Que le cardinal Kasper ait lui-même fait campagne pendant des mois sur un point – la communion à certains divorcés « remariés » – dont il déplore aujourd’hui qu’il soit au centre de l’attention ne semble pas avoir frappé la journaliste Elizabetta Piqué. En tout cas elle ne soulève pas ce point.
La réalité du mariage sacramental, son lien avec l’alliance du Christ avec son Eglise, sa signification théologique, sa proximité avec l’Eucharistie n’étaient pas non plus à l’ordre du jour. C’est toute la doctrine – de la grâce, de la Rédemption, de la justice de Dieu et même de sa miséricorde infinie – qui est ici passée sous silence. Car la miséricorde de Dieu n’est pas sans conditions, du côté des hommes du moins, et c’est finalement faire insulte à leur liberté de dire qu’ils peuvent faire comme si leur engagement définitif et validé par Dieu lui-même n’est pas si important.

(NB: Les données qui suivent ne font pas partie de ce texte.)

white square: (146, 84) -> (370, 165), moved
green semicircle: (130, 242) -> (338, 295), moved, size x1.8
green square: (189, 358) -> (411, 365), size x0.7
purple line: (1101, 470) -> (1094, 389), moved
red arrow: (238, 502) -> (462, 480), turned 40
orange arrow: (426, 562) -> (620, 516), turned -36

Le cardinal Raymond Burke a réagi très vivement aux propos du cardinal Kasper lors d’une conférence de presse téléphonée, mardi. Il a qualifié d’« outrageante » l’idée que toute critique adressée à Kasper est une critique du pape François. « Le pape n’a pas la laryngite. Le pape n’est pas muet. Il peut parler pour son propre compte. Si c’est ceci qu’il veut, il le dira. »

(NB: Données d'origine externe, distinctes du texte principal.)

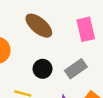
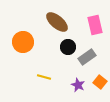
black circle: (43, 69) -> (68, 47), moved

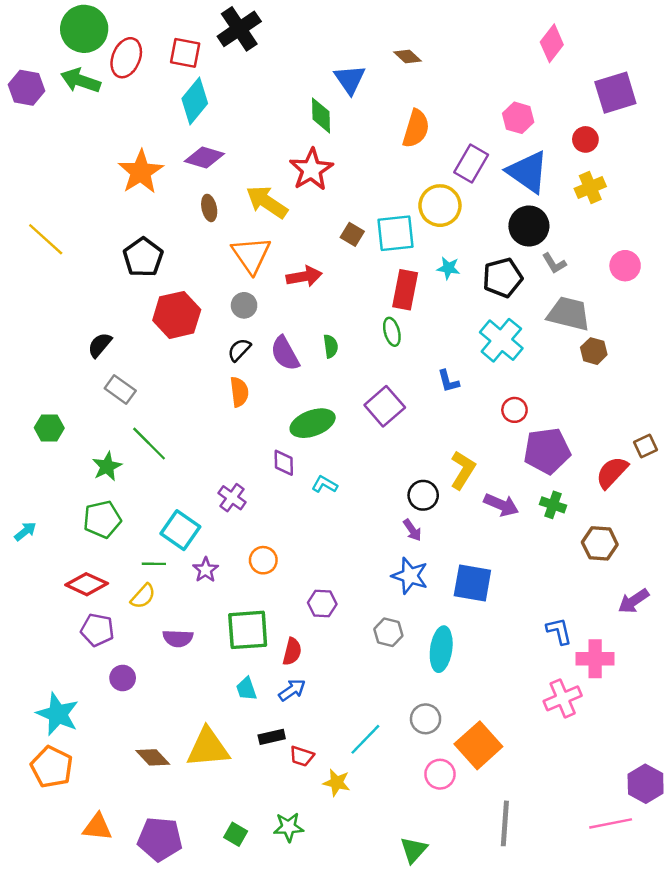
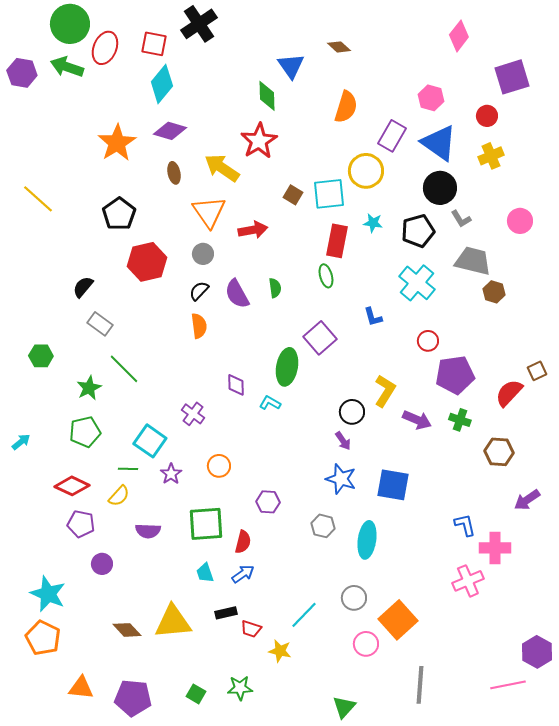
green ellipse: (313, 423) -> (287, 367), moved, turned -60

Le cardinal a ajouté que quelles que soient les opinions du pape François sur le fait de laisser accéder les divorcés « remariés » à la communion, on ne pouvait l’accepter parce que lui, comme tous les évêques et les cardinaux, « est tenu à l’obéissance à la foi ».
Pour le reste, il faut se reporter au livre Demeurer dans la vérité du Christ : il est remarquable. Aux cinq cardinaux – Brandmüller, Müller, Caffarra, De Paolis et Burke lui-même – s’y ajoutent des spécialistes de l’histoire et même de l’histoire orthodoxe. Ils essaient loyalement d’interpréter les propositions du cardinal Kasper de la manière la plus bienveillante, en voyant si elles peuvent de près ou de loin correspondre à une interprétation juste. Leur réponse est « non ». Ils expliquent pourquoi. En attendant de le finir, et sans déprécier les contributions plus techniques, je vous signale d’ores et déjà la hauteur de vue et la profondeur magnifique du texte du cardinal Caffarra.

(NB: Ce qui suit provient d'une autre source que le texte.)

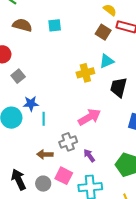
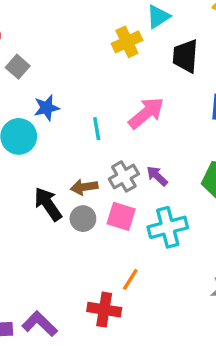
cyan line: (44, 119) -> (97, 129), moved
gray cross: (68, 142) -> (124, 176), moved
black arrow: (19, 180) -> (48, 204), moved
gray circle: (43, 184) -> (83, 219), moved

Et, oui, tous ces auteurs s’appuient sur les paroles de l’Evangile, sur l’enseignement certain, serein, d’autorité, donné par Jésus lui-même sur le mariage et sur le bien de l’homme – à une époque où il semblait à tous impensable.
Cela dit bien la grande importance et la gravité de ce combat qui se mène désormais à armes nues. Il s’agit de savoir s’il faut « contextualiser » les paroles du Christ, ou les écouter et les suivre parce qu’Il est la Vérité et la Vie.